TASK SET:
**1)** In the passage on Kubernetes and GKE below, reproduce everything from "Redefining Kubernetes' relationship" down to "of NVIDIA GPUs.".
**2)** Do these statements agree with the passage on Kubernetes and GKE below? Answer yes or no for each, quoting the words that decide it. (a) GKE can support up to 65,000 nodes in a single cluster. (b) Kubernetes was first designed with specialized accelerators in mind. (c) Secondary boot disks can make container mounting time up to 29x faster.
**3)** According to the passage on Kubernetes and GKE below, which model server metrics does the GKE Inference Gateway use to route requests?

TEXT UNDER STUDY:
============================================================
Here's how we are transforming Kubernetes and GKE:

Redefining Kubernetes' relationship with specialized hardware

Kubernetes was initially designed for more uniform CPU compute. The surge of AI/ML brought new requirements for seamless integration and efficient management of expensive, sparse, and diverse accelerators. To support these new demands, Google has been a key investor in upstream Kubernetes to offer robust support for a diverse portfolio of the latest accelerators, including multiple generations of TPUs and a wide range of NVIDIA GPUs.

A core Kubernetes enhancement driven by Google and the community to better support AI/ML workloads is Dynamic Resource Allocation (DRA). This framework, developed in the heart of Kubernetes, provides a more flexible and extensible way for workloads to request and consume specialized hardware resources beyond traditional CPU and memory, which is crucial for efficiently managing accelerators. Building on such foundational open-source capabilities, GKE can then offer features like Custom Compute Classes, which improve the obtainability of these resources through intelligent fallback priorities across different capacity types like reservations, on-demand, and Spot instances. Google's active contributions to advanced resource management and scheduling capabilities within the Kubernetes community ensure that the platform evolves to meet the sophisticated demands of AI/ML, making efficient use of these specialized hardware resources more broadly accessible.

Unlocking scale and reliability

AI/ML workloads demand unprecedented scale and have new failure modes compared to traditional applications. GKE is built to handle this, supporting up to 65,000 nodes in a single cluster. We've demonstrated the ability to run the largest publicly announced training jobs, coordinating 50,000 TPU chips with near-ideal scaling efficiency.

Critically, we are enhancing core Kubernetes capabilities to support the scale and reliability needed for AI/ML. For instance, to better manage distributed AI workloads like serving large models split across multiple hosts, Google has been instrumental in developing features like JobSet (emerging from earlier concepts like LeaderWorkerSet) within the Kubernetes community (SIG Apps). This provides robust orchestration for co-scheduled, interdependent groups of Pods. We are also actively working upstream to improve Kubernetes reliability and stability through initiatives like Production Readiness Reviews, promoting safer upgrade paths, and enhancing etcd stability for the benefit of all Kubernetes users.

Optimizing Kubernetes performance for efficient inference

Low-latency and cost-efficient inference is critical for AI applications. For serving, the GKE Inference Gateway routes requests based on model server metrics like KVCache utilization and pending queue length, reducing serving costs by up to 30% and tail latency by 60% compared to traditional load balancing. We've even achieved vLLM fungibility across TPUs and GPUs, allowing users to serve the same model on either accelerator without incremental effort.

To address slow startup times for large AI/ML container images (often 20GB+), GKE offers rapid scale-out features. Secondary boot disks allow preloading container images and data, resulting in up to 29x faster container mounting time. GCS FUSE enables streaming data directly from Cloud Storage, leading to faster model load times. Furthermore, GKE Inference Quickstart provides data-driven, optimized Kubernetes deployment configurations, saving extensive benchmarking effort and enabling up to 30% lower cost, 60% lower tail latency, and 40% higher throughput.
============================================================
Text data extracted from pages
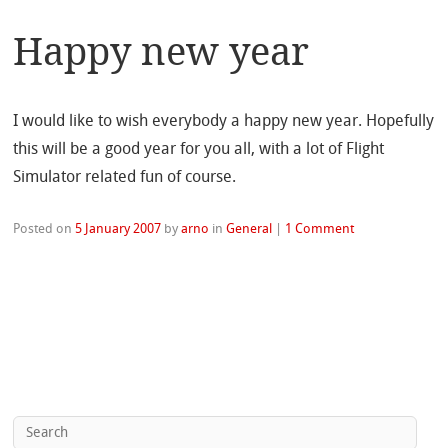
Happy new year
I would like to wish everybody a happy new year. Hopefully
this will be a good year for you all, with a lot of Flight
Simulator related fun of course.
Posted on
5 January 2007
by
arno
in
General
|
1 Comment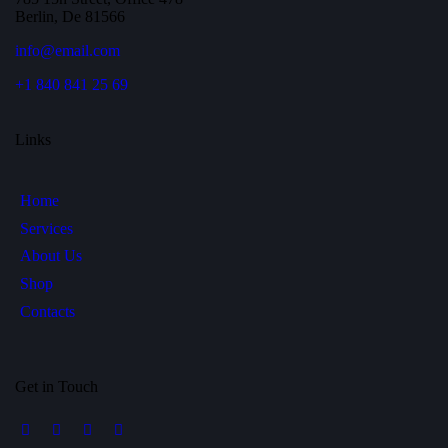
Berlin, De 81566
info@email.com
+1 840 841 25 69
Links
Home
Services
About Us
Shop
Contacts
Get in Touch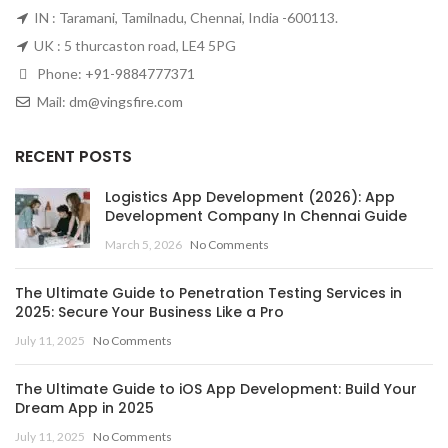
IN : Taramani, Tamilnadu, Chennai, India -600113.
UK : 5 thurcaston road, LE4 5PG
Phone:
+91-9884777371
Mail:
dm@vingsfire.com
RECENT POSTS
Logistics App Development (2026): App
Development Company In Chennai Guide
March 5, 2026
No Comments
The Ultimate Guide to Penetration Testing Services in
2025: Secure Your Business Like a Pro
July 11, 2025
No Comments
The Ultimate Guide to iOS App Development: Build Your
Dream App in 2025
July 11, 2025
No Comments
============================================================
ANSWERS BY ITEM:
**1)**
Redefining Kubernetes' relationship with specialized hardware

Kubernetes was initially designed for more uniform CPU compute. The surge of AI/ML brought new requirements for seamless integration and efficient management of expensive, sparse, and diverse accelerators. To support these new demands, Google has been a key investor in upstream Kubernetes to offer robust support for a diverse portfolio of the latest accelerators, including multiple generations of TPUs and a wide range of NVIDIA GPUs.

**2)**
(a) Yes: "supporting up to 65,000 nodes in a single cluster"
(b) No: "Kubernetes was initially designed for more uniform CPU compute."
(c) Yes: "resulting in up to 29x faster container mounting time"

**3)** KVCache utilization and pending queue length.